DATA RECORDS:
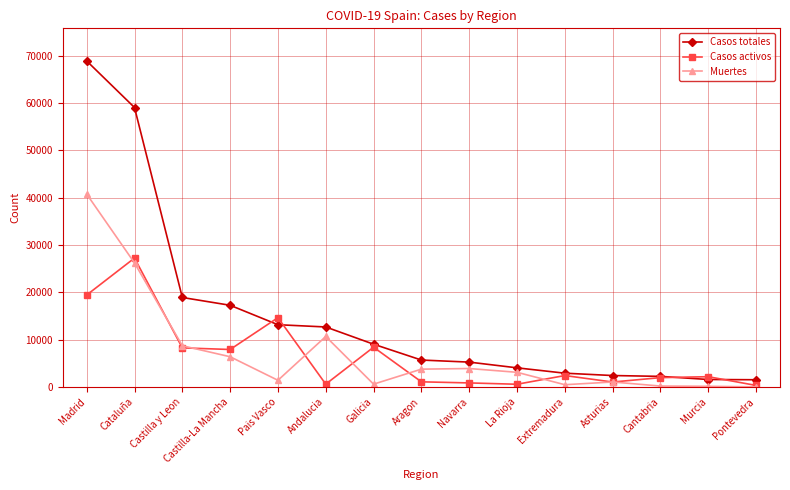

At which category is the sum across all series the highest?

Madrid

--

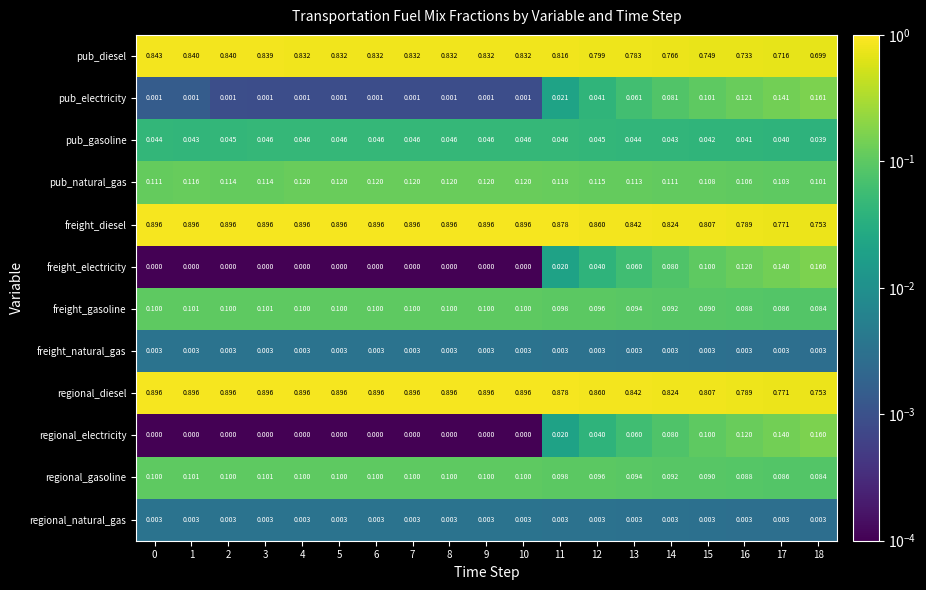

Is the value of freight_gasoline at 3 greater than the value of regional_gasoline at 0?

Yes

--

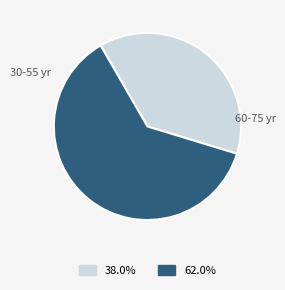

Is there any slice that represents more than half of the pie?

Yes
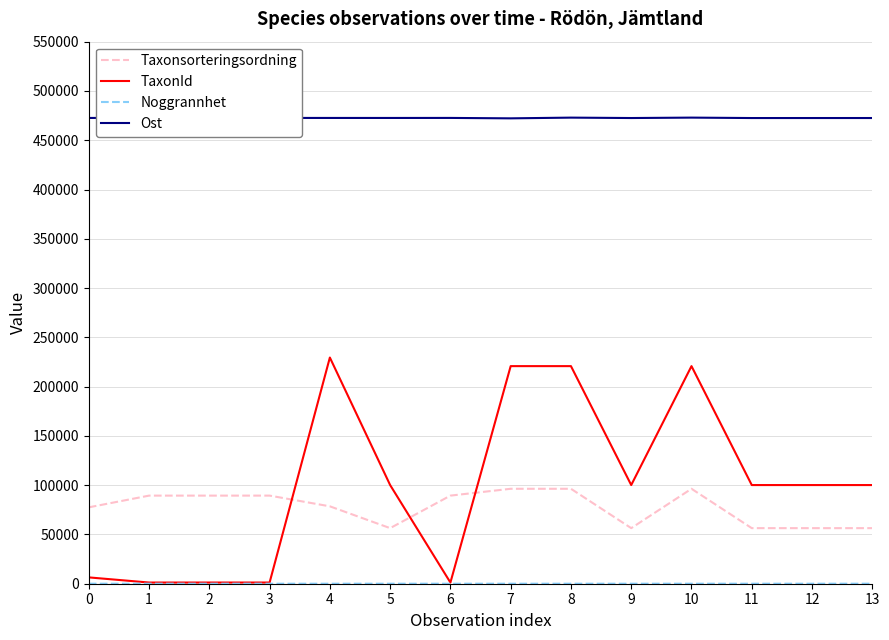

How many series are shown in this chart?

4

INSTRUCTIONS FOR THE TASK: Gather every line in the listing above that contains the string "series", treating uppercase and lowercase as different.

REPLY:
At which category is the sum across all series the highest?
How many series are shown in this chart?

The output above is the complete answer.